**** Extracted text

Besides the skin issues, incontinentia pigmenti has other symptoms as well. In over half of the recorded cases, the teeth are affected as well, in various ways. Sometimes the primary teeth emerge later than normal, while in other cases they have an unusual shape, which can resemble a peg or a cone. Other possible problems include microdontia, which is the small size of teeth, or anodontia, the complete lack of primary and secondary teeth.
Incontinentia pigmenti can also affect the nails. These usually have a rough or irregular surface, with unusual thickness, ridges or pits. In more severe cases, the nails hurt due to growths located under them, or the nails can be absent.
In about half of the number of incontinentia pigmenti cases, the condition causes patches of baldness on the scalp. These are located where the scars from one of the first two stages persist. The hair can also be affected in general, lacking the normal luster or having a rough texture.
Incontinentia pigmenti also leads to eye issues in about one third of recorded cases. These tend to be very serious and usually cause the membrane that lines the eyes to have blood vessels that do not develop normally. The first signs appear in childhood, before the age of five, and have to be closely monitored since a problem detected early can be treated with success. If ignored, the consequence can be the detachment of the retina, with devastating effects, from permanent eye damage to complete blindness. In rare cases, the disease can also cause one of the eyes to stop growing and remain small.
The nervous system is rarely impacted by the disease but the effects can be severe. The side effects of the disease include extremely serious neurologic problems, such as congenital or neonatal strokes. Seizures are also possible, caused by random electrical events inside the brain. Around one in three kids who suffer from incontinentia pigmenti have a type of neurological problem, which can be an intellectual handicap, late development of the motor functions or weak muscles, sometimes found on just one half of the body.

********

= Prompt A =
In the incontinentia pigmenti text, take the part that opens with the words containing "Incontinentia pigmenti can" and closes with "a rough texture.", and write it out with "nails" swapped for "fingernails".
= Prompt B =
Answer these questions from the incontinentia pigmenti text:
(i) In over half of the recorded cases, what part of the body is affected?
(ii) What is microdontia?
(iii) Before what age do the first signs of eye problems appear?
The rows have no connection to the text.

**** Extracted material

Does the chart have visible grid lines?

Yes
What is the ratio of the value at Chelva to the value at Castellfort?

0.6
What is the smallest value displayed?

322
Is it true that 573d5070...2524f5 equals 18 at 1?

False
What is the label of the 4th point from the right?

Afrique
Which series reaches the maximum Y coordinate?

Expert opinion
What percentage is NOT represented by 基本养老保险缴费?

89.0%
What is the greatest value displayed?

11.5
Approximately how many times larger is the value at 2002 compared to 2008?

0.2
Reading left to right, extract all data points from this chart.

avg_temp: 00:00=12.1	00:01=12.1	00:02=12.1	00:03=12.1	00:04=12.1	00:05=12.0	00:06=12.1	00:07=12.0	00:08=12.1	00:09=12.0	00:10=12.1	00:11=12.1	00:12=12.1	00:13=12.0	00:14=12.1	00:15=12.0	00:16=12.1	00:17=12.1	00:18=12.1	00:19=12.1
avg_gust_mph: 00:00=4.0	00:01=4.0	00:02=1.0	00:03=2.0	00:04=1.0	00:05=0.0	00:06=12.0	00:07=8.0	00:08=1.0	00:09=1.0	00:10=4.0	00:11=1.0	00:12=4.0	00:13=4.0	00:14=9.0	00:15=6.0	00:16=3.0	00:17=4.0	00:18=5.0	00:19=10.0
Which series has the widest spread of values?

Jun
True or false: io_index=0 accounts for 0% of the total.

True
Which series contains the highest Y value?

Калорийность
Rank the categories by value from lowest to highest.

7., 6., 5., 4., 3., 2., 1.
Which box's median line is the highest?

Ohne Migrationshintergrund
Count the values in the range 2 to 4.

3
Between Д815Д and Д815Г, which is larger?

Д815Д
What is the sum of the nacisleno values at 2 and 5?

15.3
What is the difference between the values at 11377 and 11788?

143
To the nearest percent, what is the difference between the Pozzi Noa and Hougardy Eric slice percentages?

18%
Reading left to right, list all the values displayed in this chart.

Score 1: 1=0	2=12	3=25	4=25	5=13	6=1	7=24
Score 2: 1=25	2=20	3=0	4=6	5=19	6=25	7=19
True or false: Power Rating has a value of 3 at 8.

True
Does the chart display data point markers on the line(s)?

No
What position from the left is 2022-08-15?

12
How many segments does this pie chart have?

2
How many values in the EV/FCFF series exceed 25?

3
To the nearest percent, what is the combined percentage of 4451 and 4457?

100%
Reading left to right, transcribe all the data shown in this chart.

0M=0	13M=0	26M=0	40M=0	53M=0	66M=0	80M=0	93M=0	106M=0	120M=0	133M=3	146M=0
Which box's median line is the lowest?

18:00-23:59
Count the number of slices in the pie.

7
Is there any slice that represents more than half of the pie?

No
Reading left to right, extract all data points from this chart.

********

= Your solution A =
Incontinentia pigmenti can also affect the fingernails. These usually have a rough or irregular surface, with unusual thickness, ridges or pits. In more severe cases, the fingernails hurt due to growths located under them, or the fingernails can be absent.
In about half of the number of incontinentia pigmenti cases, the condition causes patches of baldness on the scalp. These are located where the scars from one of the first two stages persist. The hair can also be affected in general, lacking the normal luster or having a rough texture.

= Your solution B =
(i) The teeth.
(ii) The small size of teeth.
(iii) Five.